I largely suspect that despite having the opportunity to noodle some words into the screen today – I am not going to be able complete a full post.  I am feeling just too awkward about today, too jumpy, too like my skin is weirdly sitting on my skeleton.  Things I didn’t realize had gone wrong outside of my control have not been able to be fully corrected.  I am distracted on several levels.
But it would be nice to have it taken care of so that when I arrived at home, arrived to have my dinner – whatever low-carb situation that it will be – this would be off of my plate and mind.
I know that this year, I gave myself freedom on my blog.  For those that may read this and are new (I have to be aware of how many people – which is a non-zero number – stop by and read these posts and have no idea of the seven year saga that builds with each one) I am no longer forcibly writing 500 words a day.  I am trying to just be here.

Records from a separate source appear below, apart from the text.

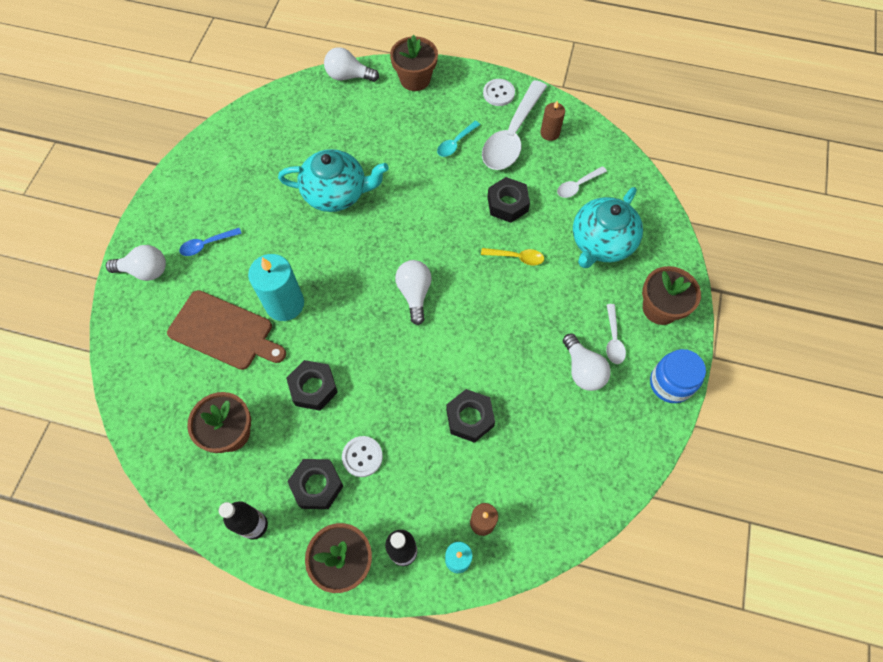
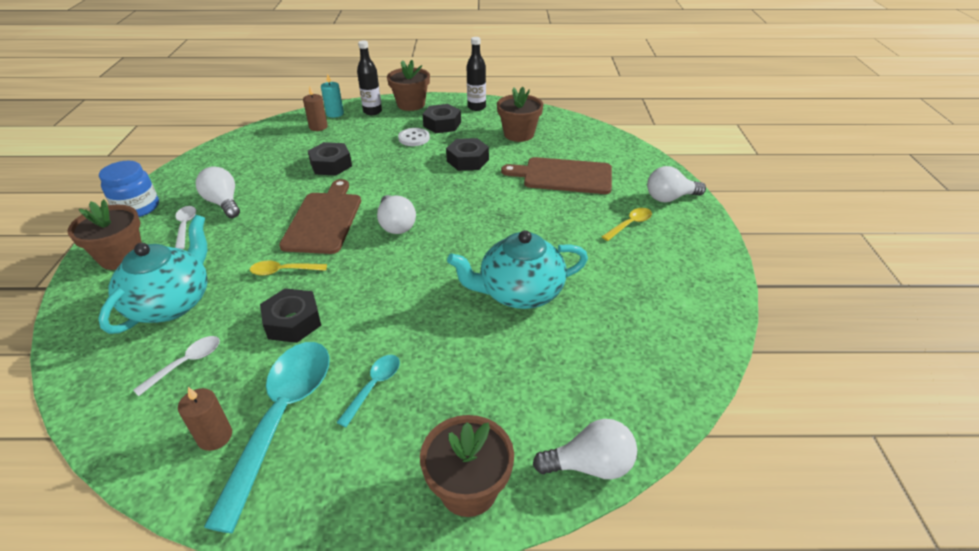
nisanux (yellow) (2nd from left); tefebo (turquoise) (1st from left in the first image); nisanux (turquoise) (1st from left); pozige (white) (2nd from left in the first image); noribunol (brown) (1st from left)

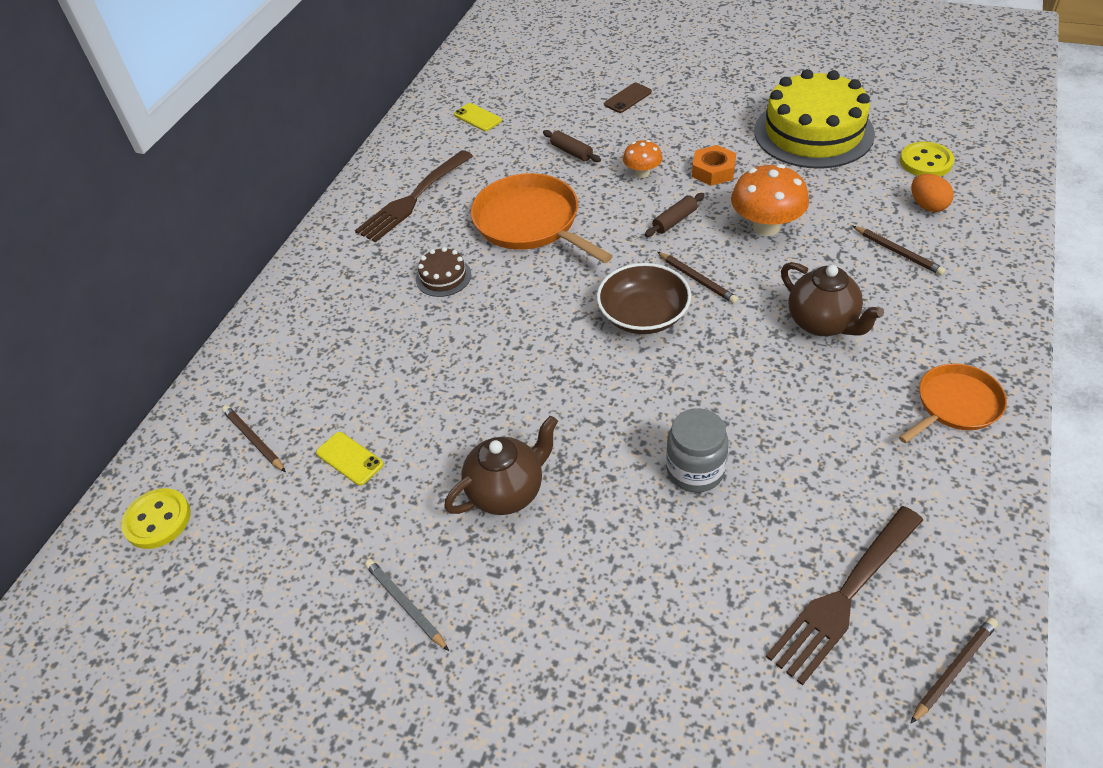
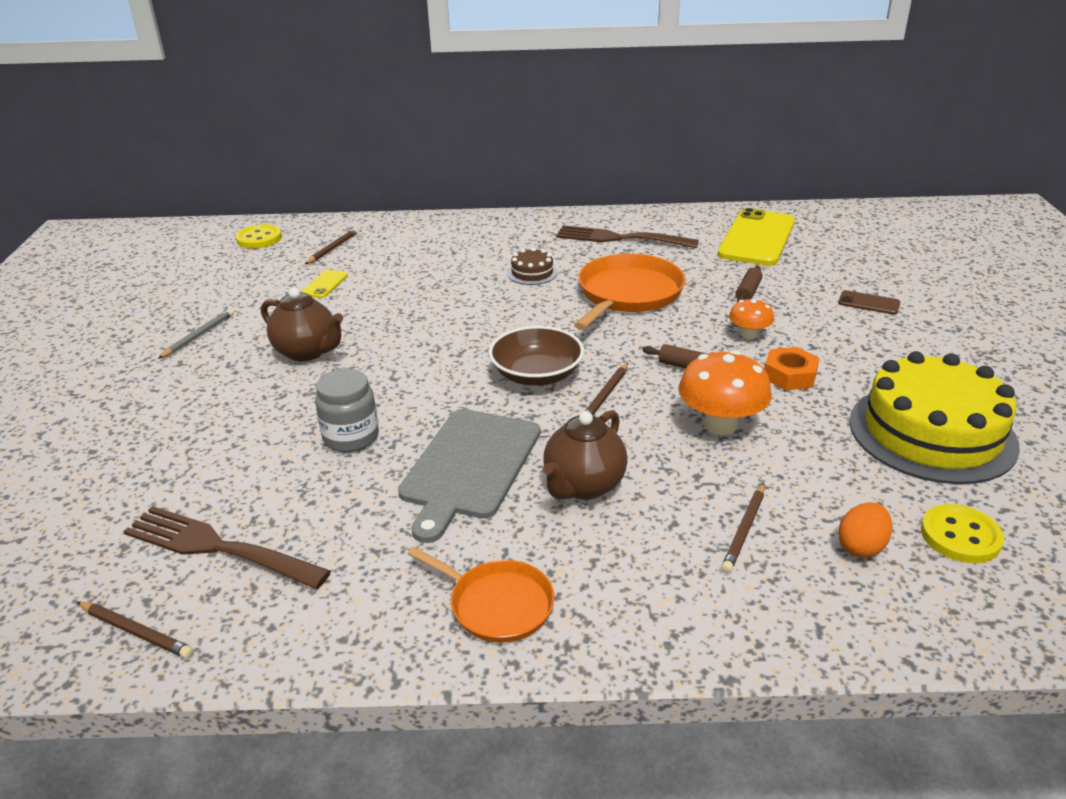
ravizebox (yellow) (2nd from left); noribunol (grey)

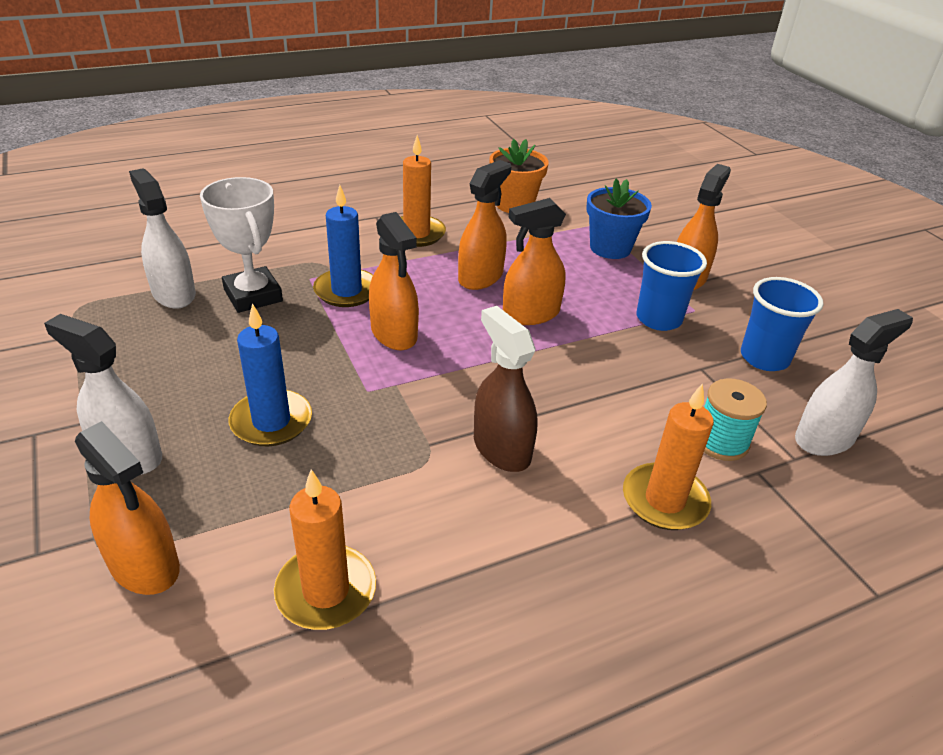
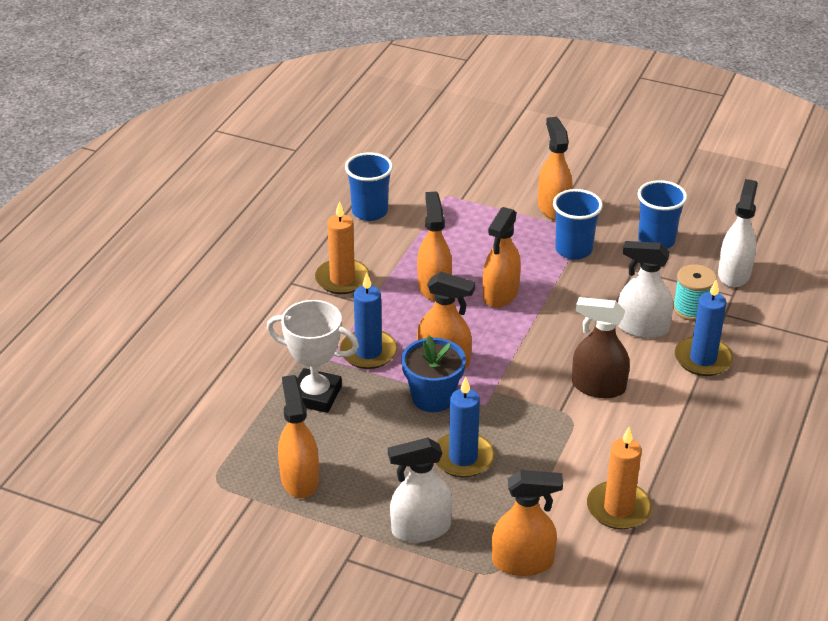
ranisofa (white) (2nd from left); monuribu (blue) (1st from left); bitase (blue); tefebo (blue) (3rd from left); ranisofa (orange) (1st from left)

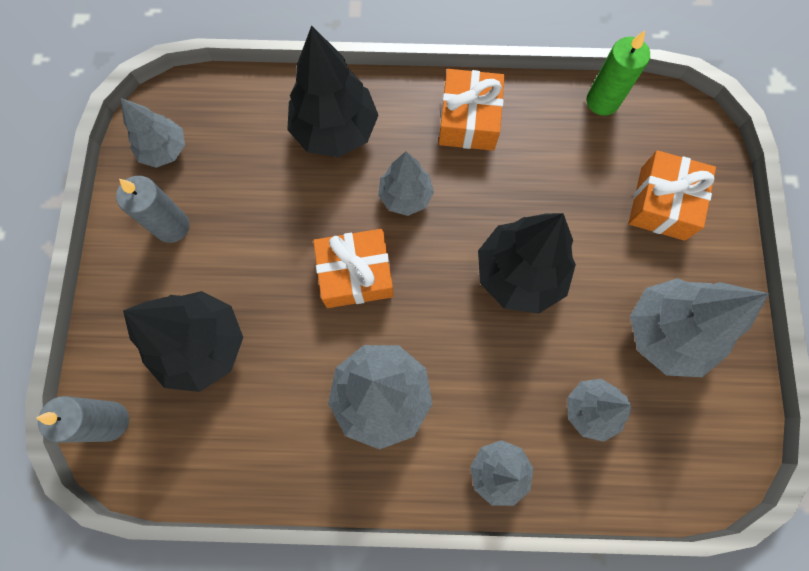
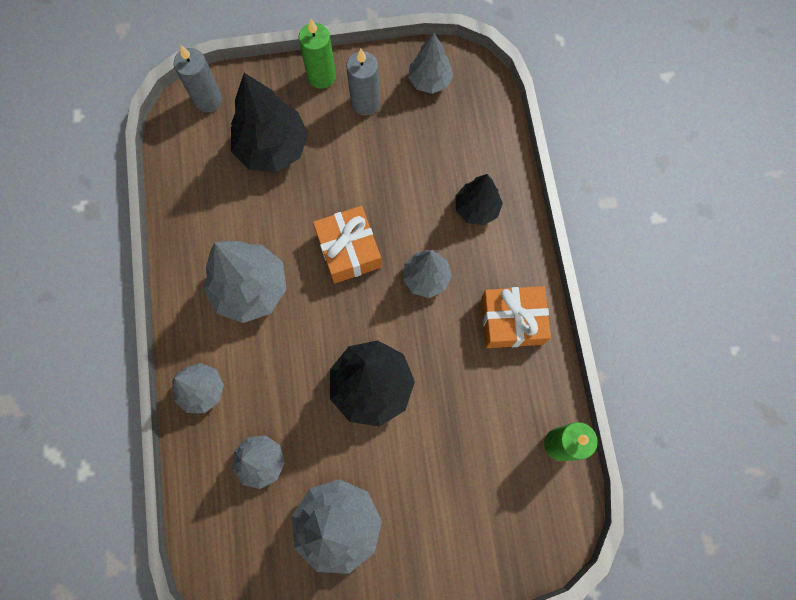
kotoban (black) (3rd from left); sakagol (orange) (3rd from left in the first image); tefebo (green) (1st from left)

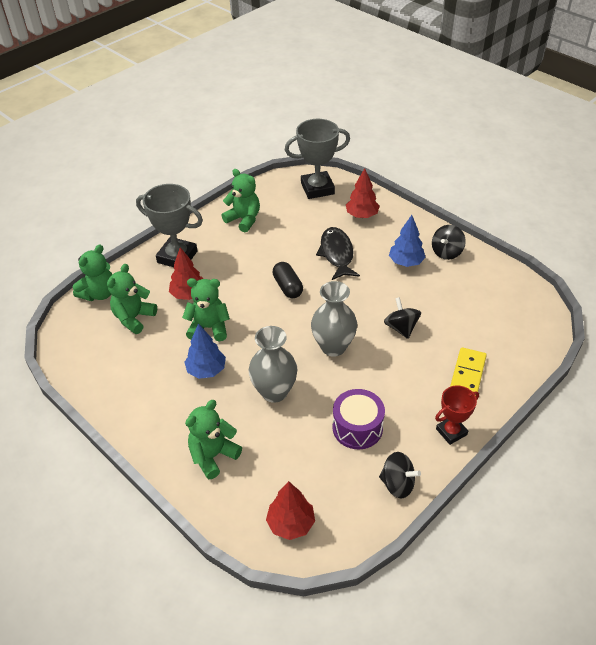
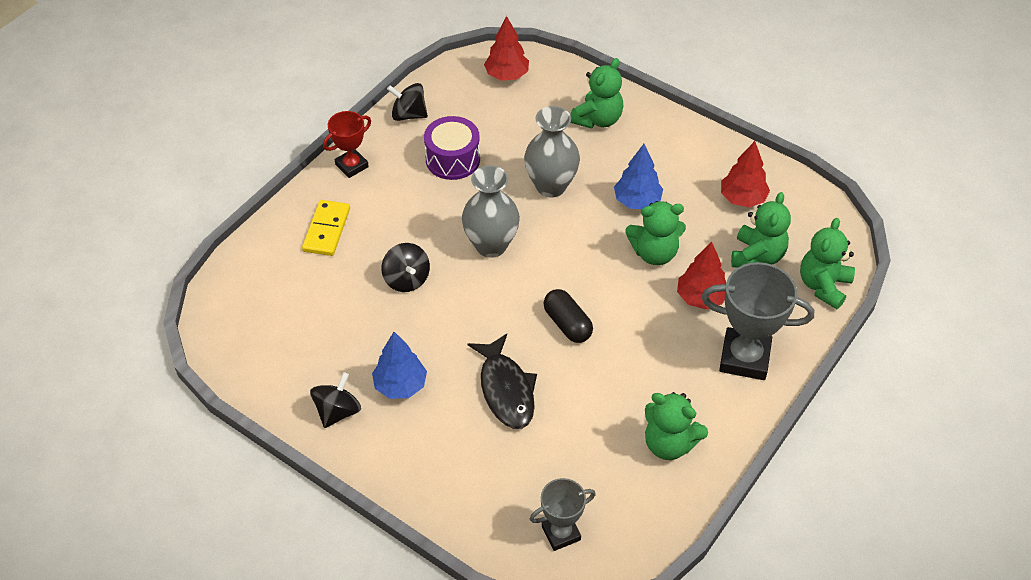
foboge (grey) (1st from left); kotoban (red) (3rd from left)

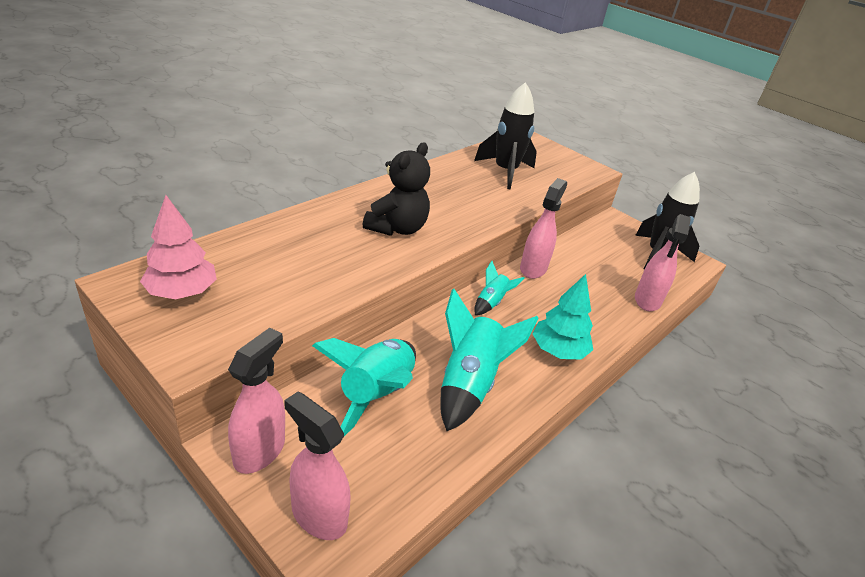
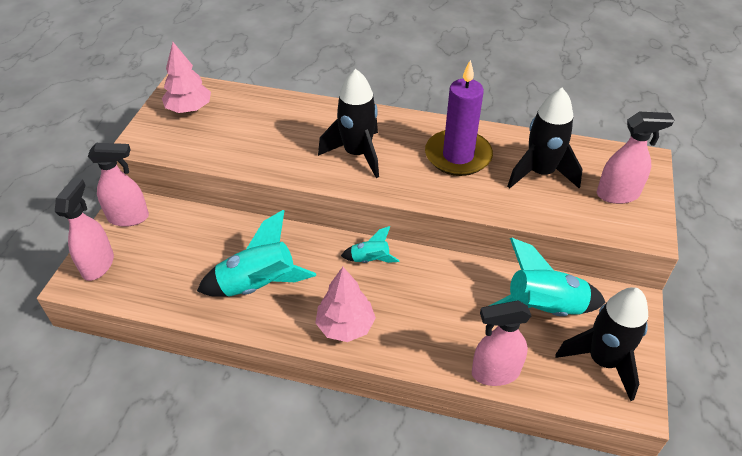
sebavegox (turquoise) (3rd from left); sebavegox (black) (1st from left); ranisofa (pink) (4th from left); kotoban (pink) (2nd from left); tefebo (purple)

However, just breezing through and saying something that will end up being largely meaningless to even myself, often seems woefully inadequate.  How can I just snarl and then press post when this blog serves as an opportunity to free myself from a daily build-up of anxieties?  When it’s a chance for me to gauge any sort of progress.
The question comes up over and over again. Is it better to write the words regardless of whether or not they function in terms of cohesion, narrative, propelling my creative life forward so long as they continue sustaining the habit of writing the words?  Or is it better to write when somehow I have something legitimate and challenging and genuine to report to the anonymous world at large? When I have something essential or revelatory or meaningful on some level?  But one does have to reckon with the fact that so often this sense of the work is unachievable in foresight.  You have to ramble to reach a place you’ve never been.  Even aiming for a style doesn’t result in stellar, visceral, exciting writing.  It is the struggle and the words paired with words, scribbled out and re-paired, that brings you to anything.
I am grateful for the words, morning self.  I am grateful for the effort undertaken to put me at ease tonight.  I am grateful for something going well.
I need for me to take care of the business of me.
I need for me to not leave it all up to chance.  The work must be centered.
Distractions should not keep me from my solemn vows.
Circles eventually must break.
Tomorrow: straighten the hair, go to the dentist and let them tell you whatever nonsense they have to tell you, don’t do anything more than expect to suffer and listen and hold your mouth open.  Do your work.  Check your email.  And start pulling at this chain.